- 元記事 -
------------------------------------------------------------------------

大沼の一世紀の歴史を一冊に。大沼小開校百周年記念誌
update 2004/11/9 10:07
【七飯】開校百周年を迎え、先月、盛大に記念式典を行った大沼小学校(岡田司朗校長)。列席者に配られた開校百周年記念誌「大沼學校」には、資料価値の高い古い写真や歴代卒業生による貴重な証言が満載されており、同小のみならず大沼地区の歴史を振り返る意味でも興味深い仕上がりになっている。
記念誌はA4判、180n。まず目を引くのが冒頭15ページにわたって掲載された、同校や大沼の歴史を伝える写真の数々。当初は七飯町の広報紙などで写真の提供を求めていたが、思うように集まらず、編集委員の小林利夫さん(第46回卒業生)、時田真紀子さん(第55回卒業生)、堀元さん(第57回卒業生)、菅弘明教諭らを中心に、古くからこの地区に住む住民らを直接訪ねて、ようやく集めることができた。
その中でも小林さん自身が提供した、2ページにわたる1931(昭和6)年の大沼公園駅前の写真には、大沼の氷を保管する氷倉庫や、屋形船のための桟橋など、現在では見られなくなった風景が収められており、当時を知る人々の記憶がくっきりと呼び戻される。

------------------------------------------------------------------------

- 指示 -
大沼小の記念誌を紹介した記事の最後の文に続けて、その先を引き継いで書いてください。 ここからのデータは別の出どころから取ったものです。

- 保存データ -
------------------------------------------------------------------------

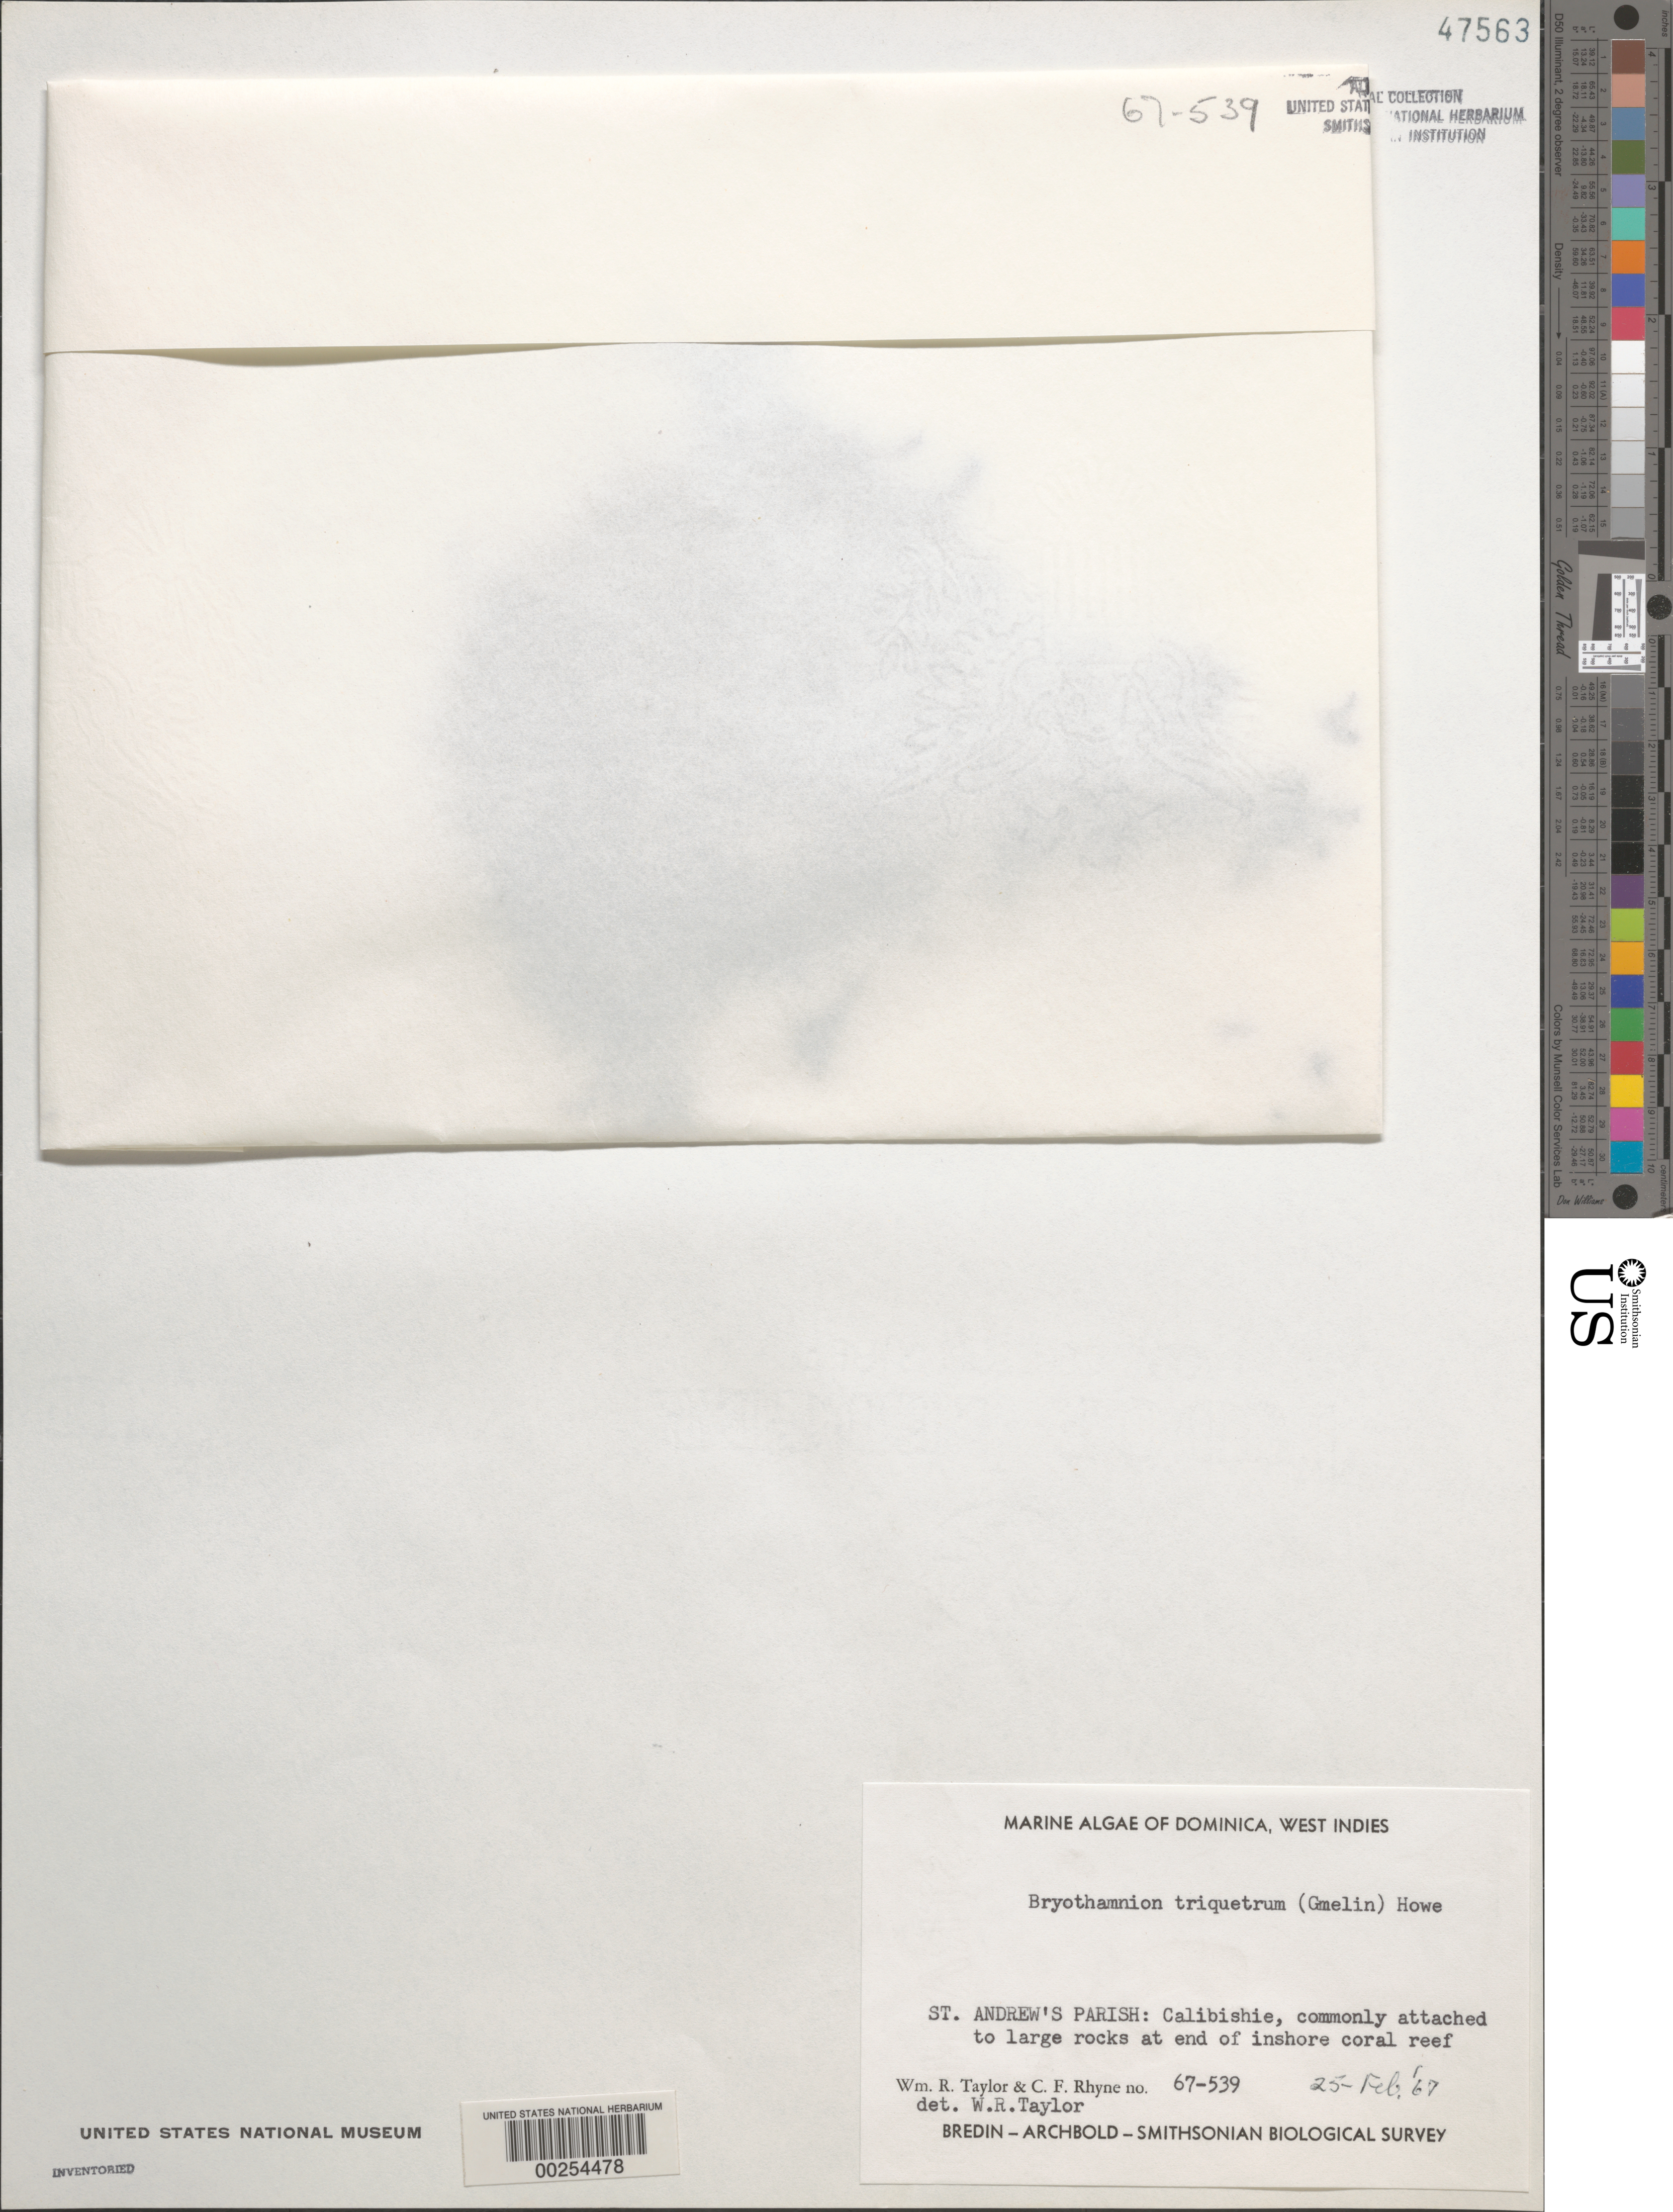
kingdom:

------------------------------------------------------------------------

- 結果 -
また、記念誌のもうひとつの目玉である、卒業生による座談会は、年代別に4回実施し、同校の変遷などを知ることができる。特に第30回(昭和13年)―第39回(同22年)卒業生による回では、戦中戦後の物資不足の時代の中、子どもたちがたくましく生きていく姿が生き生きと語られており、「今の子どもたちへの素晴らしい“生きた教科書”として活用してもらいたい」と小林さんは語る。
時田さん、堀さんは「先輩たちの語る大沼の歴史は、私たちのように長年生まれ育った人間にとっても初めて耳にする新鮮な情報ばかりで驚かされた。古い方言などもあり、座談会を文章に書き起こすのは大変だったが、貴重な証言を記録として残すことができ感無量」と編集作業を振り返る。
足掛け2年の歳月をかけた労作。小林さんは「たくさんの人たちの協力がなければここまで素晴らしい記念誌は完成できなかった。大沼全体の歴史が詰まった貴重な資料として皆さんに喜んでもらいたい」と話している。(小川俊之)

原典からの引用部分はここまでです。